**PERMINTAAN:**
Jelaskan, berdasarkan teks tentang buku Ajengan Sukamanah, bagaimana Iip D. Yahya membuktikan bahwa sejarah itu dinamis dan berubah.

Mikihiro
Moriyama seorang Guru Besar Studi Indonesia Nanzan University, Nagoya, Jepang
dalam pengantar buku Ajengan Sukamanah menulis, sejarah itu selalu hidup,
terus-menerus berubah. Penulisan adalah suatu representasi pemahaman dengan
interpretasi peneliti dan penulis.
Menurut
Mikihiro, penulis buku Ajengan Sukamanah atau Biografi KH. Zainal Musthafa Asy
Syahid, Iip D. Yahya adalah penulis sejarah yang handal. Kang Iip juga
membuktikan bahwa sejarah itu dinamis dan berubah dengan penemuan baru dalam
buku yang ditulisnya.
Hal itu
terungkap pada Seminar Diaspora Penyintas Perlawanan Sukamanah: Melacak
Jejaring Santri KH Zainal Musthafa yang digelar Lembaga Kajian dan Pengembangan
Sumber Daya Manusia (Lakpesdam) PWNU Jawa Barat dan Pemkab Purwakarta di Bale
Paseban, Sabtu 25 Februari 2023.

**ITEM TERLAMPIR:**

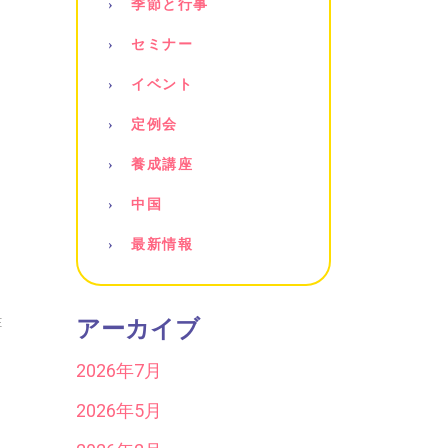
季節と行事
セミナー
イベント
定例会
養成講座
中国
最新情報
E
アーカイブ
2026年7月
2026年5月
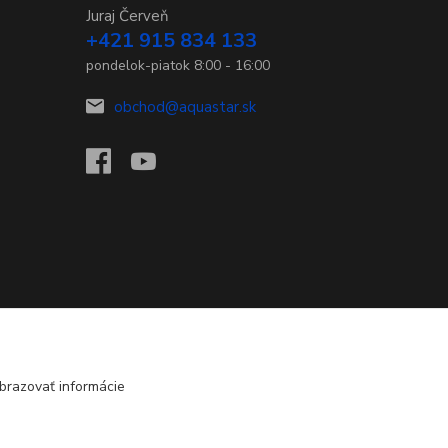
Juraj Červeň
+421 915 834 133
pondelok-piatok 8:00 - 16:00
obchod@aquastar.sk
brazovať informácie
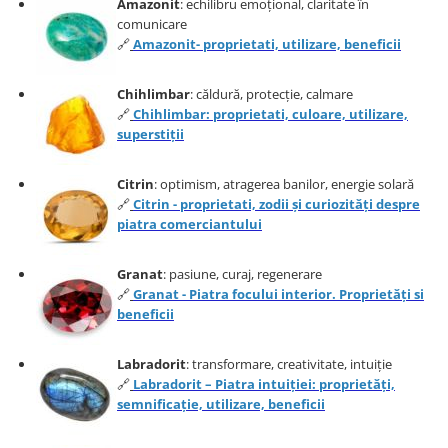
Amazonit
: echilibru emoțional, claritate în
comunicare
🔗
Amazonit- proprietati, utilizare, beneficii
Chihlimbar
: căldură, protecție, calmare
🔗
Chihlimbar: proprietati, culoare, utilizare,
superstiții
Citrin
: optimism, atragerea banilor, energie solară
🔗
Citrin - proprietati, zodii și curiozități despre
piatra comerciantului
Granat
: pasiune, curaj, regenerare
🔗
Granat - Piatra focului interior. Proprietăți si
beneficii
Labradorit
: transformare, creativitate, intuiție
🔗
Labradorit – Piatra intuiției: proprietăți,
semnificație, utilizare, beneficii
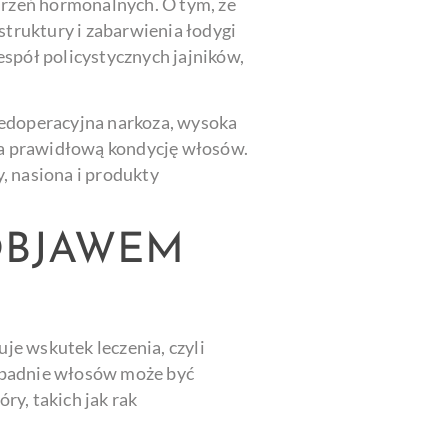
rzeń hormonalnych. O tym, że
truktury i zabarwienia łodygi
spół policystycznych jajników,
edoperacyjna narkoza, wysoka
 za prawidłową kondycję włosów.
y, nasiona i produkty
OBJAWEM
e wskutek leczenia, czyli
 wypadnie włosów może być
, takich jak rak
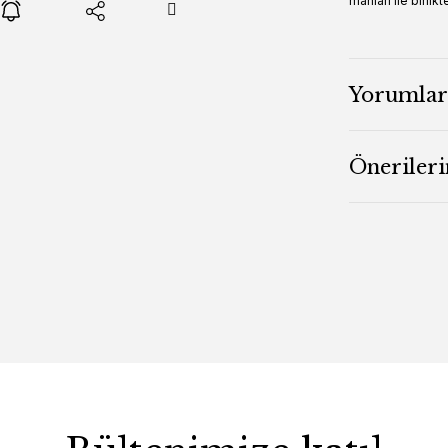
manları ile birlikt
Yorumlar
Önerileri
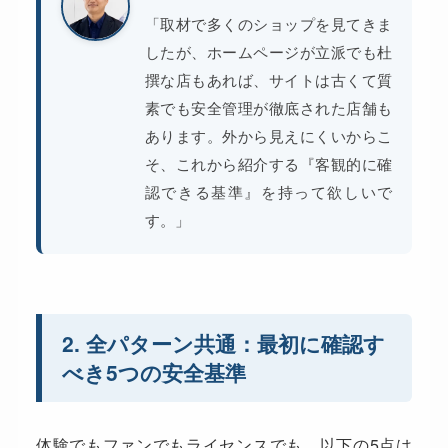
「取材で多くのショップを見てきま
したが、ホームページが立派でも杜
撰な店もあれば、サイトは古くて質
素でも安全管理が徹底された店舗も
あります。外から見えにくいからこ
そ、これから紹介する『客観的に確
認できる基準』を持って欲しいで
す。」
2. 全パターン共通：最初に確認す
べき5つの安全基準
体験でもファンでもライセンスでも、以下の5点は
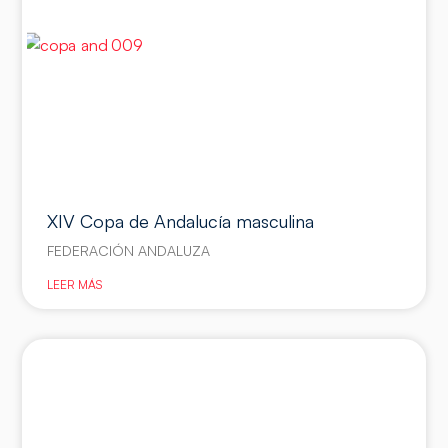
XIV Copa de Andalucía masculina
FEDERACIÓN ANDALUZA
LEER MÁS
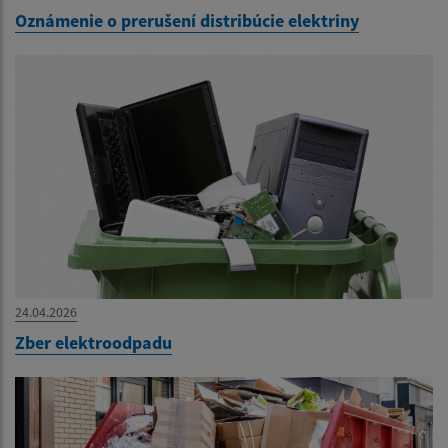
Oznámenie o prerušení distribúcie elektriny
24.04.2026
Zber elektroodpadu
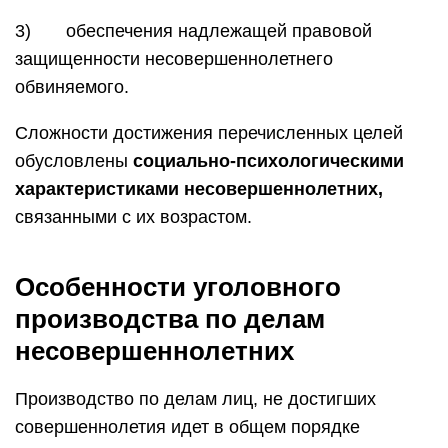
3) обеспечения надлежащей правовой
защищенности несовершеннолетнего
обвиняемого.
Сложности достижения перечисленных целей
обусловлены
социально-психологическими
характеристиками несовершеннолетних,
связанными с их возрастом.
Особенности уголовного
производства по делам
несовершеннолетних
Производство по делам лиц, не достигших
совершеннолетия идет в общем порядке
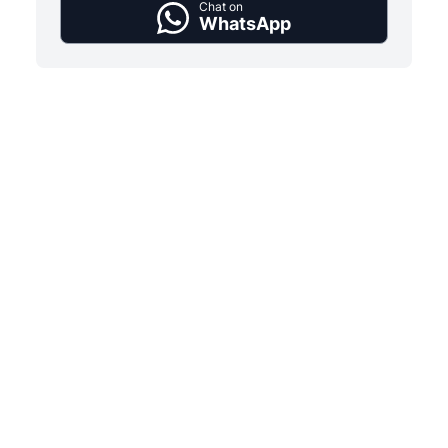
Chat on
WhatsApp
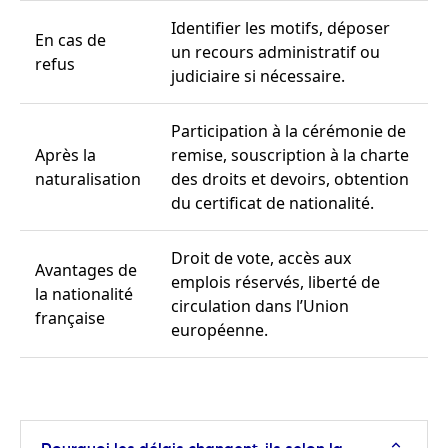
Identifier les motifs, déposer
En cas de
un recours administratif ou
refus
judiciaire si nécessaire.
Participation à la cérémonie de
Après la
remise, souscription à la charte
naturalisation
des droits et devoirs, obtention
du certificat de nationalité.
Droit de vote, accès aux
Avantages de
emplois réservés, liberté de
la nationalité
circulation dans l’Union
française
européenne.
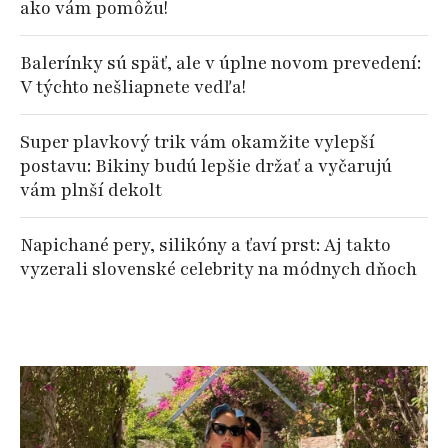
ako vám pomôžu!
Balerínky sú späť, ale v úplne novom prevedení:
V týchto nešliapnete vedľa!
Super plavkový trik vám okamžite vylepší
postavu: Bikiny budú lepšie držať a vyčarujú
vám plnší dekolt
Napichané pery, silikóny a ťaví prst: Aj takto
vyzerali slovenské celebrity na módnych dňoch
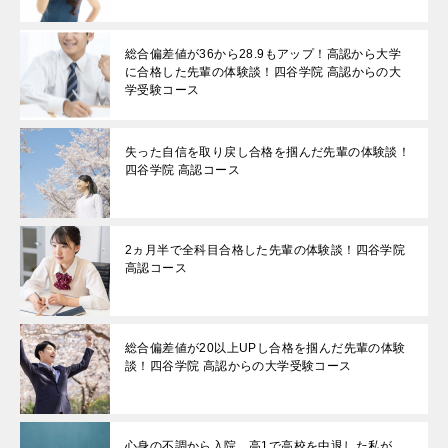
総合偏差値が36から28.9もアップ！高認から大学
に合格した先輩の体験談！四谷学院 高認からの大
学受験コース
失った自信を取り戻し合格を掴んだ先輩の体験談！
四谷学院 高認コース
2ヵ月半で全科目合格した先輩の体験談！四谷学院
高認コース
総合偏差値が20以上UPし合格を掴んだ先輩の体験
談！四谷学院 高認からの大学受験コース
心身の不調から入院。高1で高校を中退した私が、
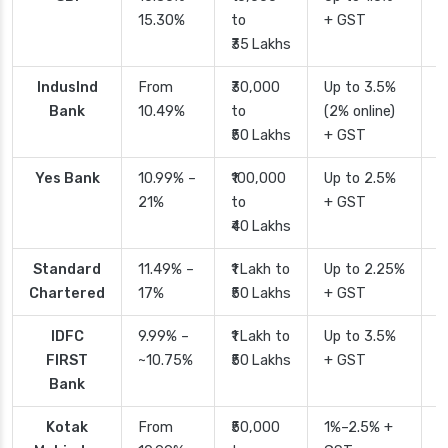
15.30%
to
+ GST
d
₹35 Lakhs
IndusInd
From
₹30,000
Up to 3.5%
2
Bank
10.49%
to
(2% online)
₹50 Lakhs
+ GST
Yes Bank
10.99% –
₹100,000
Up to 2.5%
2
21%
to
+ GST
₹40 Lakhs
Standard
11.49% –
₹1 Lakh to
Up to 2.25%
4
Chartered
17%
₹50 Lakhs
+ GST
IDFC
9.99% –
₹1 Lakh to
Up to 3.5%
2
FIRST
~10.75%
₹50 Lakhs
+ GST
Bank
Kotak
From
₹50,000
1%–2.5% +
2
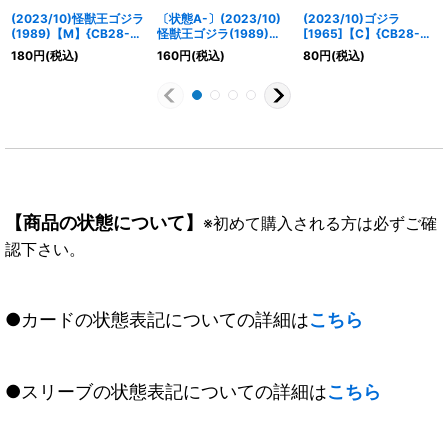
(2023/10)怪獣王ゴジラ
〔状態A-〕(2023/10)
(2023/10)ゴジラ
(1989)【M】{CB28-
怪獣王ゴジラ(1989)
[1965]【C】{CB28-
014}《赤》
【M】{CB28-014}
RV004}《赤》
180
円
(税込)
160
円
(税込)
80
円
(税込)
《赤》
【商品の状態について】
※初めて購入される方は必ずご確
認下さい。
●カードの状態表記についての詳細は
こちら
●スリーブの状態表記についての詳細は
こちら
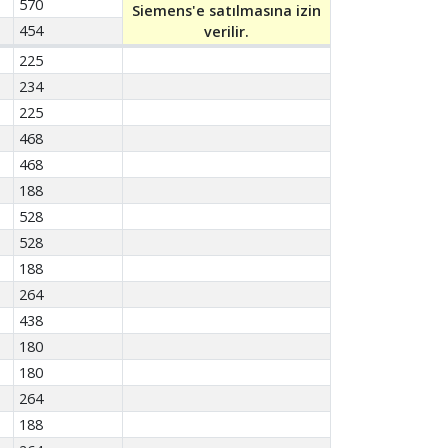
570
Siemens'e satılmasına izin
454
verilir.
225
234
225
468
468
188
528
528
188
264
438
180
180
264
188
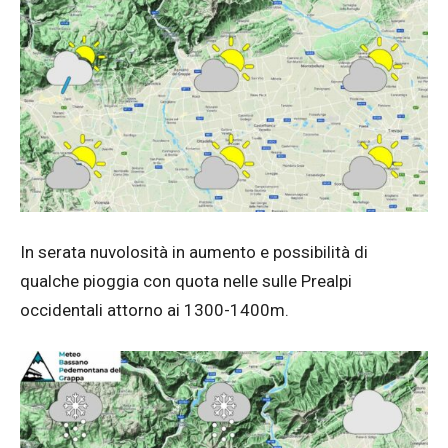
In serata nuvolosità in aumento e possibilità di
qualche pioggia con quota nelle sulle Prealpi
occidentali attorno ai 1300-1400m.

**BERIKUT HASILNYA:**
Iip D. Yahya membuktikannya melalui penemuan baru dalam buku yang ditulisnya, yaitu buku Ajengan Sukamanah atau Biografi KH. Zainal Musthafa Asy Syahid.